The region has failed, however, at creating those contained communities where people live close to where they work. Carline notes that over the last 10 years, of the eight million square feet of office space built in the region outside of Vancouver, only one million square feet of that was built in defined town centres.

The rest is in office parks and commercial centres spread around the region. While they bring much needed economic development and tax base, Carline says such parks also use a lot of land and “a pattern of transportation that is almost impossible to serve other than by single-occupancy vehicles.”

SURREY: BALANCING GROWTH AND JOBS

Doug McCallum: Mayor of Surrey

Growth will be a challenge for the city of Surrey as it tries to accommodate the approximately 1,000 new residents moving into its borders every month, but a burgeoning population isn’t its biggest challenge, Mayor Doug McCallum says.

“The biggest challenge we have, in my mind — and it is a priority in the city — is to create jobs,” he added.

“We’re in a very fast growing city, probably the fastest growing in Canada, and you need to provide jobs so we can support families and social infrastructure.”

Surrey, for a long time, has served as a suburb to Vancouver and bedroom community for other municipalities where industry is more heavily concentrated.

McCallum said the result has been an “80/20” live/work ratio, which means only 20 per cent of Surrey‘s residents work in the municipality.

The city is aiming to shift that to a “60/40” ratio, where almost half of Surrey‘s people work within the community where they live. To do so, however, means attracting 170,000 new jobs over the next several years.
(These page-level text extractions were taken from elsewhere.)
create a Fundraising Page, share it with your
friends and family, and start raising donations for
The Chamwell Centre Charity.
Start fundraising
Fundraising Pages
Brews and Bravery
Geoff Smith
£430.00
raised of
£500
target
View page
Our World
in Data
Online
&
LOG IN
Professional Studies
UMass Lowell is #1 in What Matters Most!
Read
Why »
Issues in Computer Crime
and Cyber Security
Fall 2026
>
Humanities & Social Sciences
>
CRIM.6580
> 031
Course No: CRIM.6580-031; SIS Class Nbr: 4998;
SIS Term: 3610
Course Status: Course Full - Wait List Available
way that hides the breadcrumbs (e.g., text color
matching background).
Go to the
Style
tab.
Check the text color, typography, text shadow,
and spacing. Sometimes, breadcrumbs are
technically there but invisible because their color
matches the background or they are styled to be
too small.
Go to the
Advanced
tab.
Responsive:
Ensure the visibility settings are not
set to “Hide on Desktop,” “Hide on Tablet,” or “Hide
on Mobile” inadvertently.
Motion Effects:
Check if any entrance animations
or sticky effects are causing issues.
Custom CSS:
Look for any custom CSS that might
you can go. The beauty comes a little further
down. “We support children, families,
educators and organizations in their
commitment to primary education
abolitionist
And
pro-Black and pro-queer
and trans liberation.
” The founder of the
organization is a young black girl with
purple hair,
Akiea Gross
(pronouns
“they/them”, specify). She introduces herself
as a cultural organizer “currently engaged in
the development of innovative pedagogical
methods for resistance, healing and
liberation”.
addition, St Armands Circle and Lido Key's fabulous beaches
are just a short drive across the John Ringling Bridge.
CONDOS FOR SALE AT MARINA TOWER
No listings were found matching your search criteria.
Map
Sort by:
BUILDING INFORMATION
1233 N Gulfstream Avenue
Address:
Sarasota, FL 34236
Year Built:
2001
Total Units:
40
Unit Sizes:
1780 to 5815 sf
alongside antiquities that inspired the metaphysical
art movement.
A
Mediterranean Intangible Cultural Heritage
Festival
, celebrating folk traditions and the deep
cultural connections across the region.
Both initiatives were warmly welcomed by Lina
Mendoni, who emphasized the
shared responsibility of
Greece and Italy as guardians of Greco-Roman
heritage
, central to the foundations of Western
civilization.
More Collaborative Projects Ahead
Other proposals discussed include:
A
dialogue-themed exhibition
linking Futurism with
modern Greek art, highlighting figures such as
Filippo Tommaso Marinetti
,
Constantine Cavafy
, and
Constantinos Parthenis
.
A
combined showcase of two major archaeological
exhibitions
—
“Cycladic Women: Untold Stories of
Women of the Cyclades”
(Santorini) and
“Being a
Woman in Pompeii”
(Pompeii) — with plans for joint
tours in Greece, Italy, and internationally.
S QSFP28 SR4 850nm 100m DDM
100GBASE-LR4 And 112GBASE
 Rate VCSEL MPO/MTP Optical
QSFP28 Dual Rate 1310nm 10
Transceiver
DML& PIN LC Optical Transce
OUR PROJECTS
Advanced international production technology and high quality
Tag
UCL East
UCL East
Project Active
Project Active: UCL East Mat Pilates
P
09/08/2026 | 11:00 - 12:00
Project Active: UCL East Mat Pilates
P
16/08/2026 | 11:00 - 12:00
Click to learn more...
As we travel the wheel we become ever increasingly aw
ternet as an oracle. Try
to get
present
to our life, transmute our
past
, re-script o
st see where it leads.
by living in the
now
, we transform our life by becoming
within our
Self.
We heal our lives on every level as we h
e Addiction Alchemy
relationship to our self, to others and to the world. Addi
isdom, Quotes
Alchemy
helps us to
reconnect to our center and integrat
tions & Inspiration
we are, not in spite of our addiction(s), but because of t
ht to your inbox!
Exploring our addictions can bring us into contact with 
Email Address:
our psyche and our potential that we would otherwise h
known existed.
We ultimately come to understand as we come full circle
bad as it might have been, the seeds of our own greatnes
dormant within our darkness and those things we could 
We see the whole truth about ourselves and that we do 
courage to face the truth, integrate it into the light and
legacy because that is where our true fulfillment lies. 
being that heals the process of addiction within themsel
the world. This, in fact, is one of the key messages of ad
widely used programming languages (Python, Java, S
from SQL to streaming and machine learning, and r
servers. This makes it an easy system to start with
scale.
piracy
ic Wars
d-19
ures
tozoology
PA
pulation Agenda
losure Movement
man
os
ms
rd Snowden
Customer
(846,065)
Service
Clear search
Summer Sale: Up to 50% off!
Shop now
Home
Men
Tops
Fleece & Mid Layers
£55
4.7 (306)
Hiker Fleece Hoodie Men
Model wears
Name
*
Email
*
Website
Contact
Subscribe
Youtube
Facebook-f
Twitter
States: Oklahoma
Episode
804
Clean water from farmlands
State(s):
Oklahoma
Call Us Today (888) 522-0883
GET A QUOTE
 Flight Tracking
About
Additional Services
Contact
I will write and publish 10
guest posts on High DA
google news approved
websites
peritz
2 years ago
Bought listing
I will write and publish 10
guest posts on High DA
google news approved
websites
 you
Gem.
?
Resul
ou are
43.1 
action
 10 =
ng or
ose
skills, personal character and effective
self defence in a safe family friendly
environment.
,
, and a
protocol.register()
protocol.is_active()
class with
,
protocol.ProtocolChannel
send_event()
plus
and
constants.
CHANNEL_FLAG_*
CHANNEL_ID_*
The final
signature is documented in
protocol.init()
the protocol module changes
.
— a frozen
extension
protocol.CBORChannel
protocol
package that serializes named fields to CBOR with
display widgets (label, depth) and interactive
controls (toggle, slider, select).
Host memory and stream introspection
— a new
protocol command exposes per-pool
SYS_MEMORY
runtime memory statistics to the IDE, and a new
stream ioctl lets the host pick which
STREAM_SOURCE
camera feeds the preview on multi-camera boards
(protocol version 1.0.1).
McCallum noted that the city’s own expansion helps sow the seeds for growth in its workforce. Builders are experiencing shortages of personnel in the building trades — framing carpenters and plumbers, for instance.

He added that Whalley is an example where the city is successfully urbanizing itself. The neighbourhood is home to Central City, which includes Simon Fraser University‘s newest satellite campus and a total of one million square feet of office space that has been entirely filled.

McCallum said his council has also approved the construction of eight new residential highrise towers, including one right next to a SkyTrain stop.

The city, in turn, is working hard at building its social infrastructure.

Two or three new schools are being built, major additions to the city’s hospital have been planned, Kwantlen University College is building a new campus in Surrey‘s Cloverdale area and the city is buying up large tracts of land to turn into parks, the mayor said.